Excellent article today – here’s a taster:
23 August 2017 By Jeff Perlah
It’s a project that was “in the back of my mind for a while because I had all these 3-D pictures that I’d taken over the years,” Queen guitarist Brian May tells me in a posh Manhattan hotel suite. He grabs a strawberry from the coffee table and continues. “I was thinking, Does it constitute some kind of history, or is it just snaps?”
The former is certainly the case in his new book, Queen in 3-D, [AMAZON] which captures the thrilling history of his band with over 300 previously unseen stereoscopic photographs. (Stereoscopic, or 3-D, photography re-creates the illusion of depth by utilizing the binocularity of our vision.) The impressive book includes his own reflective narrative (May didn’t need a ghostwriter), and comes with an OWL 3-D viewer, which brings out the full effect of these images.
The cover photo, and many of the images within, focuses on Queen’s iconic lead singer, Freddie Mercury, who died in 1991 after battling AIDS. Mercury’s vocals—sometimes operatic (Queen’s mix of rock and opera is groundbreaking), other times roaring with rock fury—and his theatrical stage persona made him one of music’s most beloved frontmen.

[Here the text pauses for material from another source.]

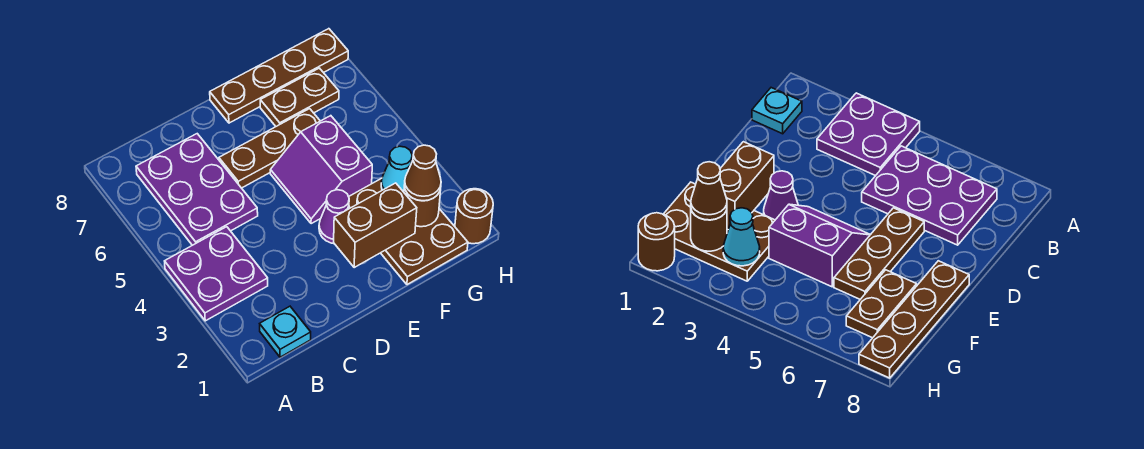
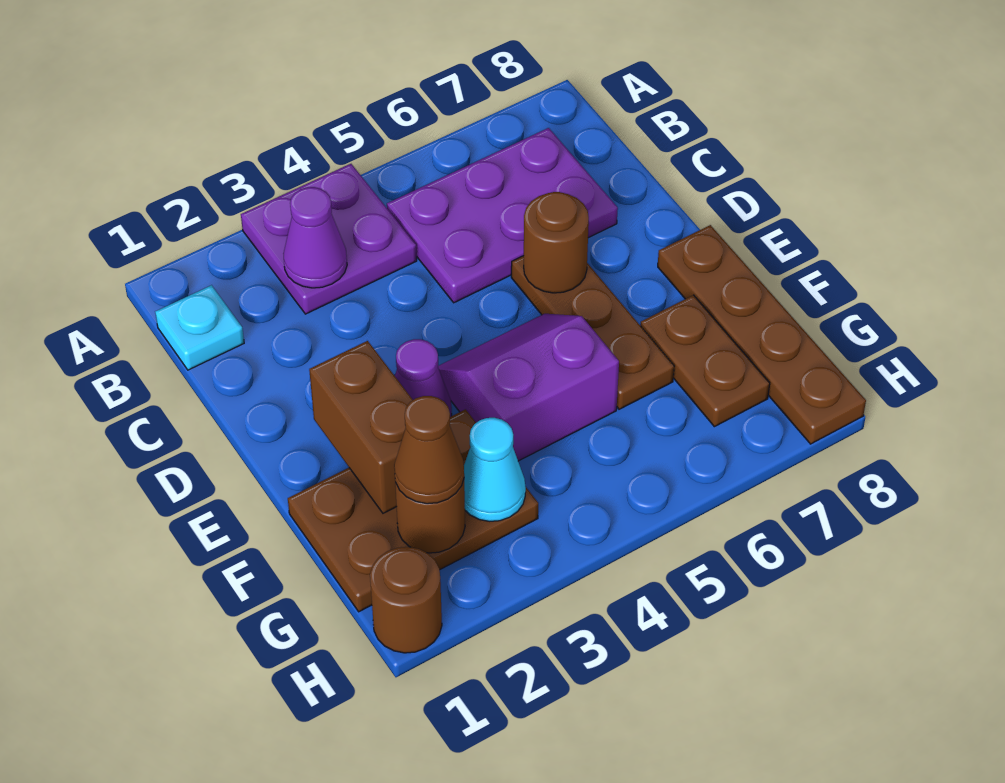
none -> purple 1x1 cone [283,187,347,288]
none -> brown 1x1 round brick [524,192,589,293]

How did the idea for Queen in 3-D come about?
BRIAN: It was in the back of my mind for a while because I had all these 3-D pictures that I’d taken over the years…. What happened was, my team kind of caught hold of the idea and they said, ‘Look, you should take this seriously’ And I have an archive—this sounds very swank, doesn’t it—and an amazing guy looks after my stereoscopic collection [of photography], curates it and researches it. He said, “Look, if you just let me go through your house and we’ll see what we have.”

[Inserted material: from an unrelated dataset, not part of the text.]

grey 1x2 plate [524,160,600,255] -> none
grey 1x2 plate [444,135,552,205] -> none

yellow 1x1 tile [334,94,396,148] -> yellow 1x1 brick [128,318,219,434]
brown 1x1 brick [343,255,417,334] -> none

So he ransacked the entire place and found all kinds of stuff that I had no idea I still had, including some bits of film that were processed but not mounted. And in one of those rolls we found this portrait of Freddy [Mercury], which is on page—I can’t remember. This lovely one of him. And we gradually found more and more stuff. Then we thought, Not only is there enough for a book, there’s probably too much, so we’re going to have to get really selective.
What came up for you while putting it all together?

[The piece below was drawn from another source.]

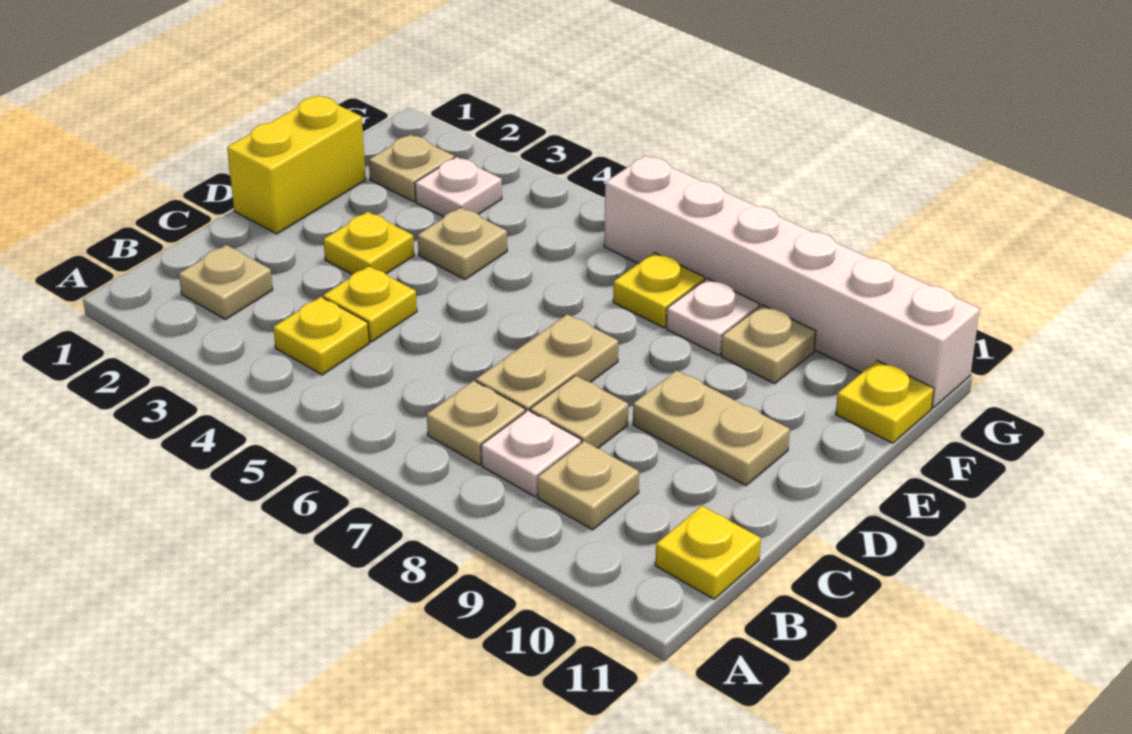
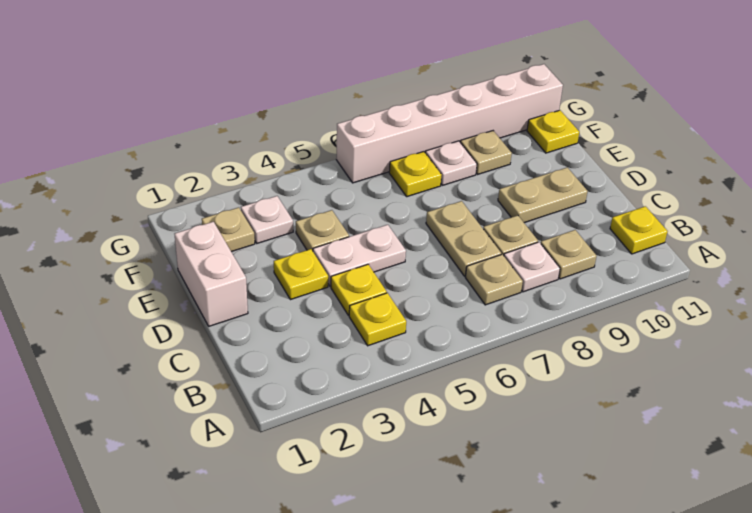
tan 1x1 plate [179,245,273,319] -> none
yellow 1x2 brick [227,95,366,234] -> white 1x2 brick [175,222,248,326]
none -> white 1x2 plate [313,225,406,286]

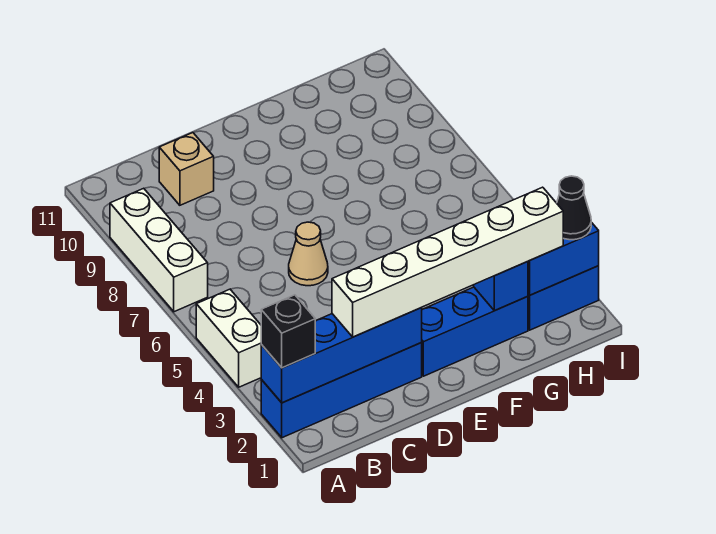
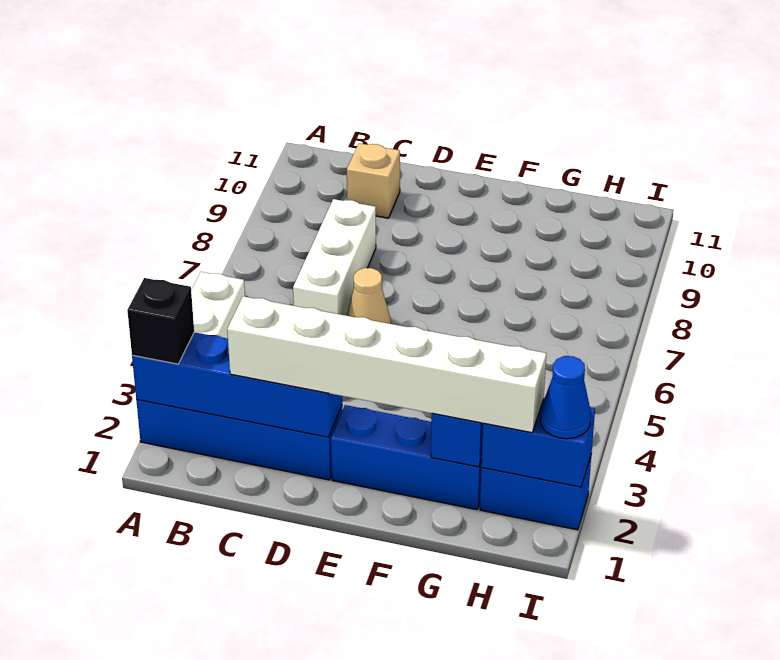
white 1x3 brick [110,188,208,312] -> white 1x3 brick moved to [293,199,376,315]
black 1x1 cone [557,176,591,240] -> blue 1x1 cone [540,356,591,439]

BRIAN: Seeing these pictures—the essence of the 3-D picture is it’s much more than a snap, it’s almost like a tableau that you could walk into and see the things that you were seeing at the time—and all sorts of memories came out.
How did the process of creating the book go?
You get to the hard part where you really have to shape the book, and I started scratching my head about which dates were which and what came in what order. And there’s a great joyful process of discovery in writing a book. You have all this stuff and it’s like nearly a book, and then there’s this very hard piece where it’s the journey from nearly a book to a book…. Then I thought, Ah, I’m done now. But actually no, because you’ve got to sell the thing.